Tuesday, January 5, 2010

book 1: olive kitteridge

This is my first book for my January What I'm Reading blog posts; at least I'm starting with something fresh and recent. I just finished reading Olive Kitteridge by Elizabeth Strout last night before I went to sleep.

Sometimes I read something that's so simple that I wonder why I didn't think of it first. Olive Kitteridge (Pulitzer Prize winner for fiction in 2009)is a novel in 13 short stories. Olive is the central character and appears in each story, but often in a peripheral way, or just in a few lines. She's a New England native, and seemed as familiar to me as my own hands: a raw mass of sensitivities, stubbornness and insight. The stories within a story are the perfect structure for the way we come to know her - circling around the edges, getting flashes of illumination. The simplicity is deceptive, of course - it takes tremendous skill to exercise such a light yet intimate touch, to create a vivid portrait by filling in the background. Strout makes this look so clean and effortless, as if she's just dipped an oar into the river of story and come up with a town, fully formed.

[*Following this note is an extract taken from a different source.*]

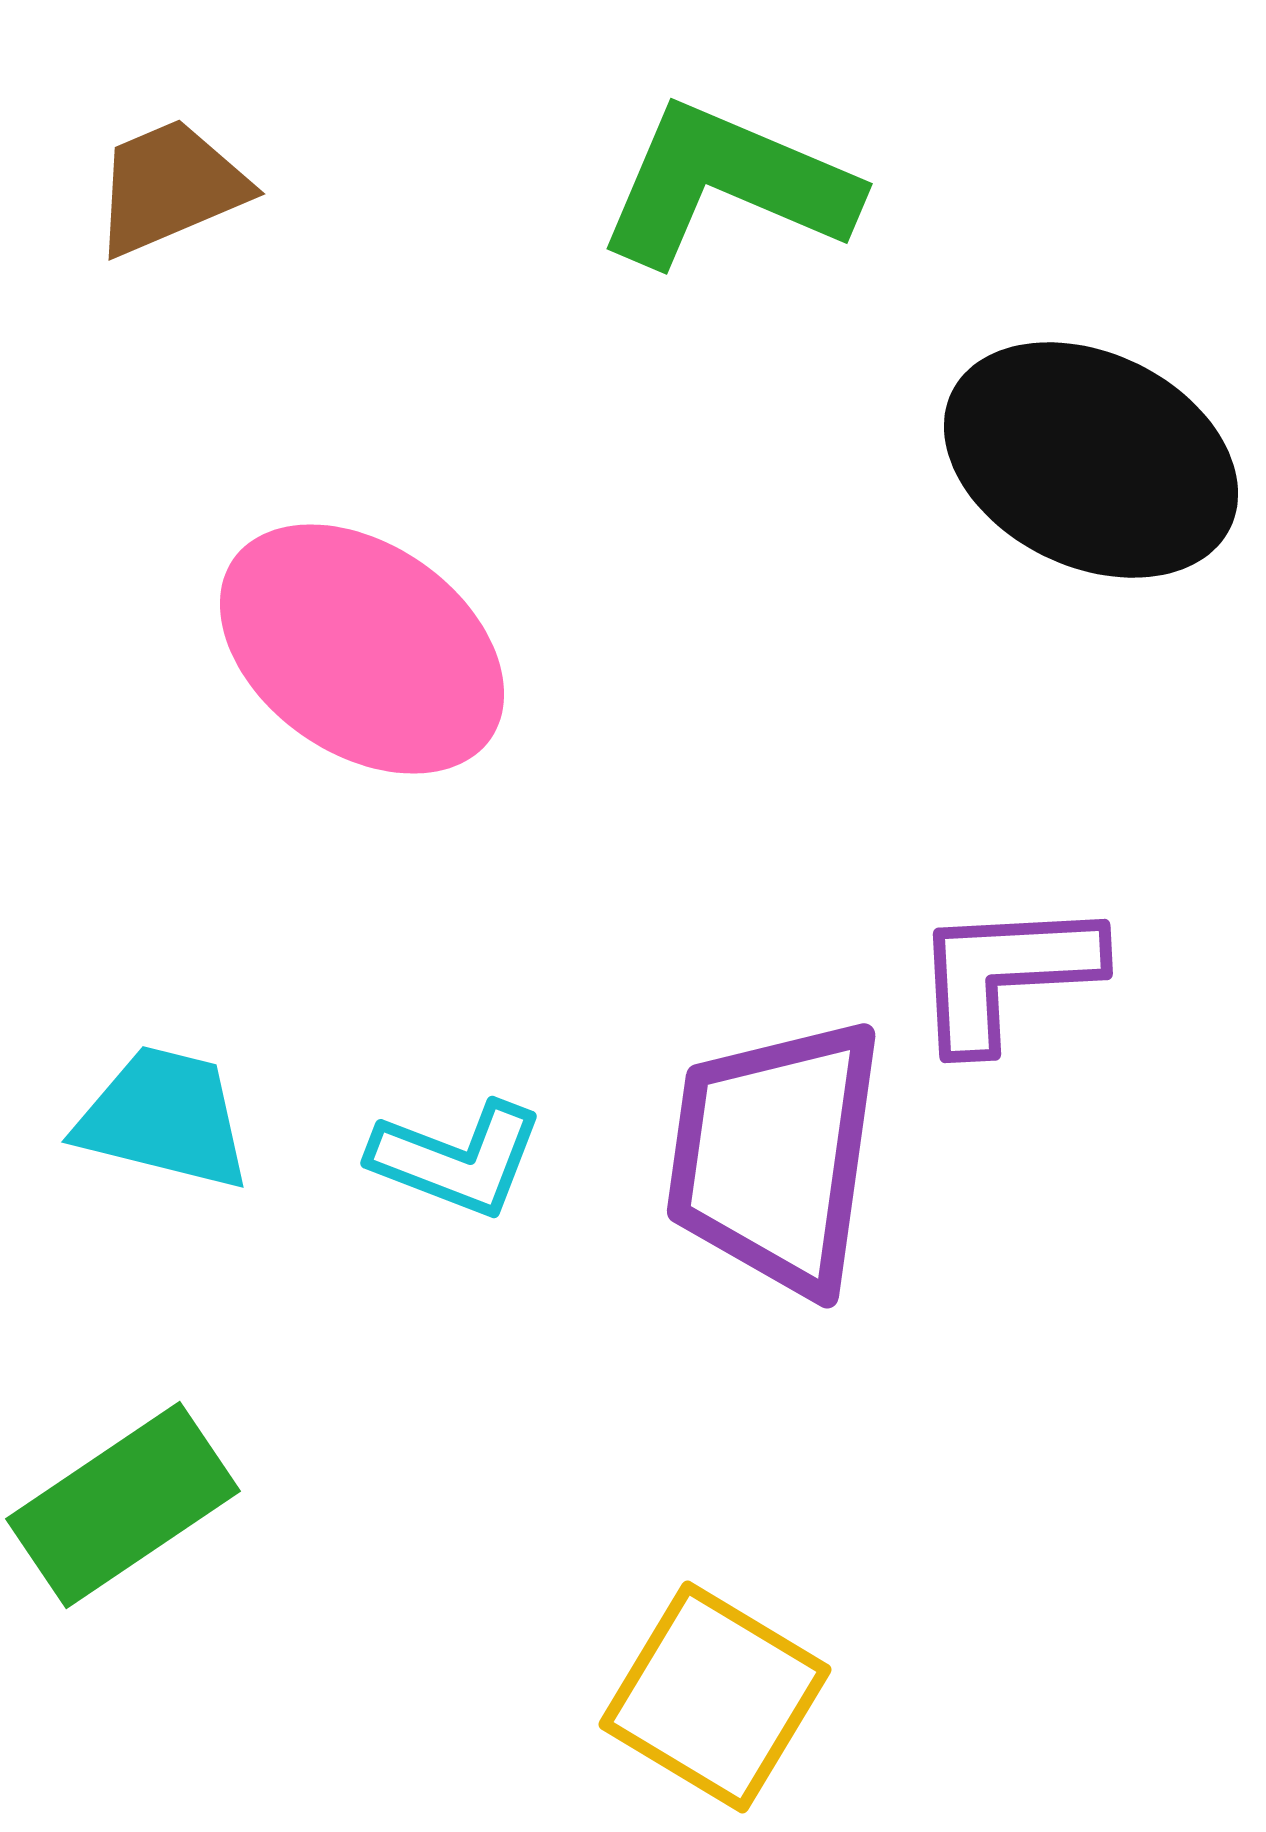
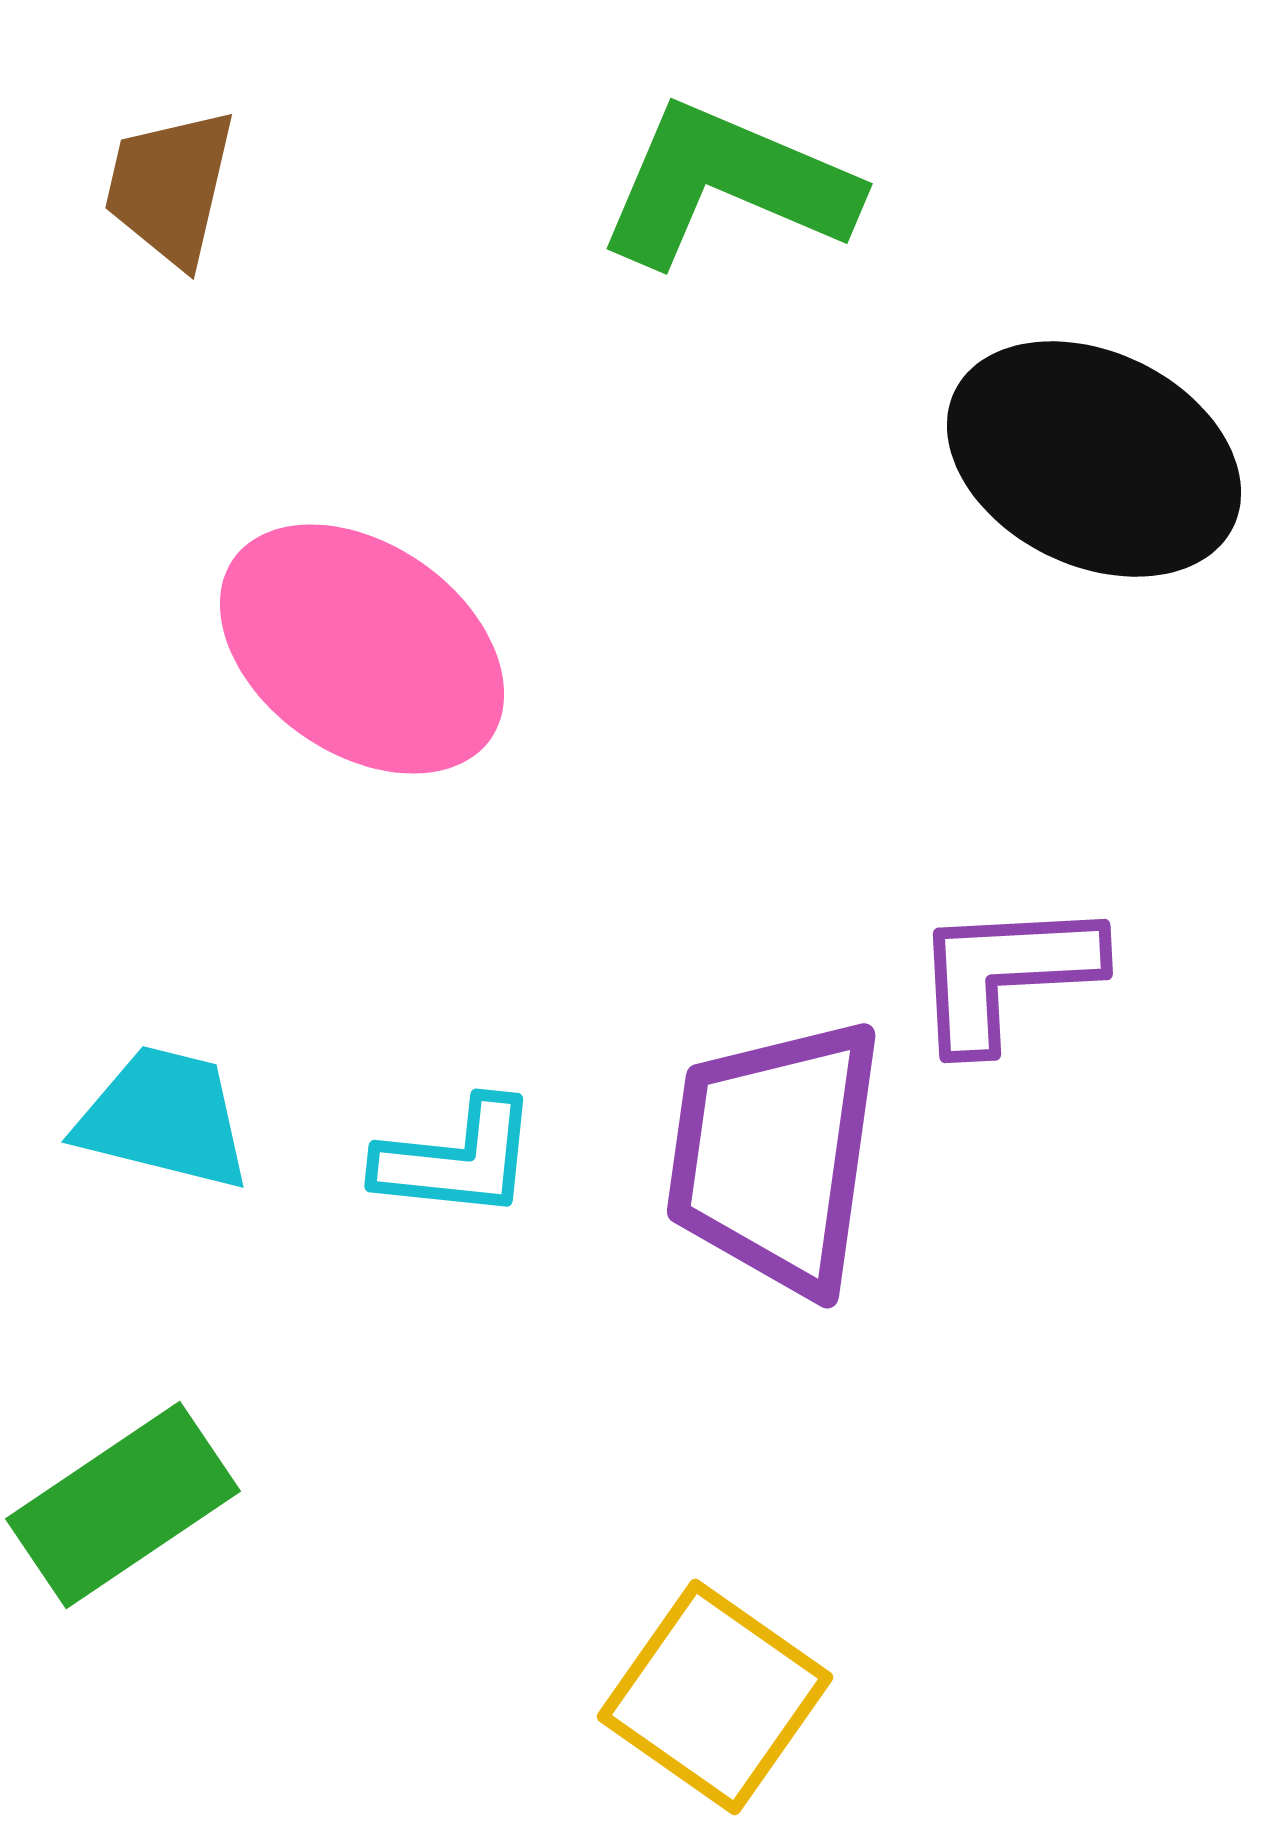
brown trapezoid: rotated 54 degrees counterclockwise
black ellipse: moved 3 px right, 1 px up
cyan L-shape: rotated 15 degrees counterclockwise
yellow square: rotated 4 degrees clockwise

Olive Kitteridge is often dark, but there's no sense of oppressive heaviness here, and an extended metaphor of growth and gardening lends a sense of hope and trying again to the stories. I loved it.

1 comment:

Brenda said...

Ooo, I am going to love your blog posts this month (though I always love your posts)! Sounds wonderful - I'm been so far out of the literary mainstream that I haven't heard of this author before. Must find her book!